Back at the car I made a quick decision. I swapped out my zoom lens, opting instead for my 50mm f/1.8 prime lens. With the faster lens I could leave my tripod behind and not have to lug it down the street. I also wanted to spend some time with this lens. I’m always shooting with the big zoom, so I thought it would be fun to try something different.
Nikon’s “nifty fifty” lens should be in every photographer’s kit. It’s inexpensive, costing only around $100. It’s sharp and fast. It’s also a good general range for shooting. However, with digital cameras that aren’t full frame (like my D50), the focal length is actually 1.5 times what the lens reads. The effective focal length for this lens on my DSLR, as opposed to a 35mm film camera or a full-frame camera, would be about 75mm, making it slightly telescopic.
There are two ways to shoot with a prime.

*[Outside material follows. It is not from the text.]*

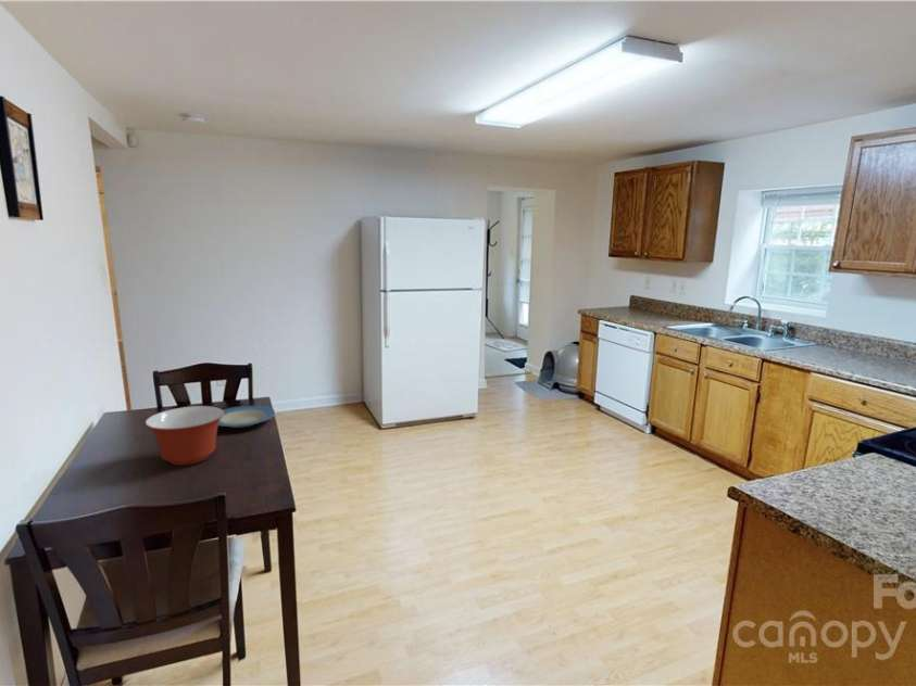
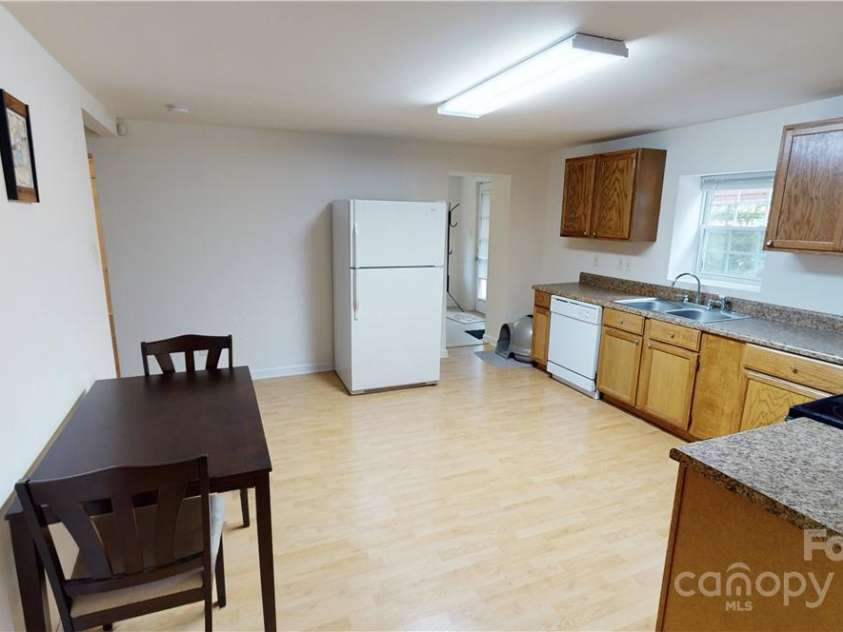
- mixing bowl [145,405,224,467]
- plate [218,405,276,429]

You could just point and shoot quickly – the camera is fast enough and sharp enough so that it should focus quickly and capture your image. That can be kind of fun, because it’s random and you don’t really know what you’re going to get. I tried this for a bit, but didn’t get any images I felt like uploading to Flickr.
More typically, though, a prime lens is going to require more thought. You can’t just zoom to get the composition you want. You have to take a bit more time to compose the shot.
I found myself getting a bit frustrated, though. Sometimes the frame wasn’t quite wide enough, and I couldn’t back up enough to get the shot I wanted. This first one had the top part of the brick arch cropped because there just wasn’t room to back up.
However, the payoffs could be nice. With such a wide aperture I was able to play around with some depth of field. In these two shots, part of the fountain is in sharp focus, while others are blurred a bit.
One of my favorite places to wander downtown is the little alleyway known as Boggs Street. This runs parallel to South Main from River Place down to the Army-Navy Store. It’s mostly warehouse and storage, but there are so many interesting textures and photo opportunities there.
I played around with a bit of black and white processing, too.
Turns out that most of the evening’s action was down near the Peace Center. The Swinging Medallions were giving a concert in the amphitheater, and Clemson was also having some big shindig in the main hall. I wandered back up Main Street toward my car, stopping for a moment to listen to some street musicians jam.
All in all, it was a good evening out, and I got a few good shots with my 50mm. I need to do this more often.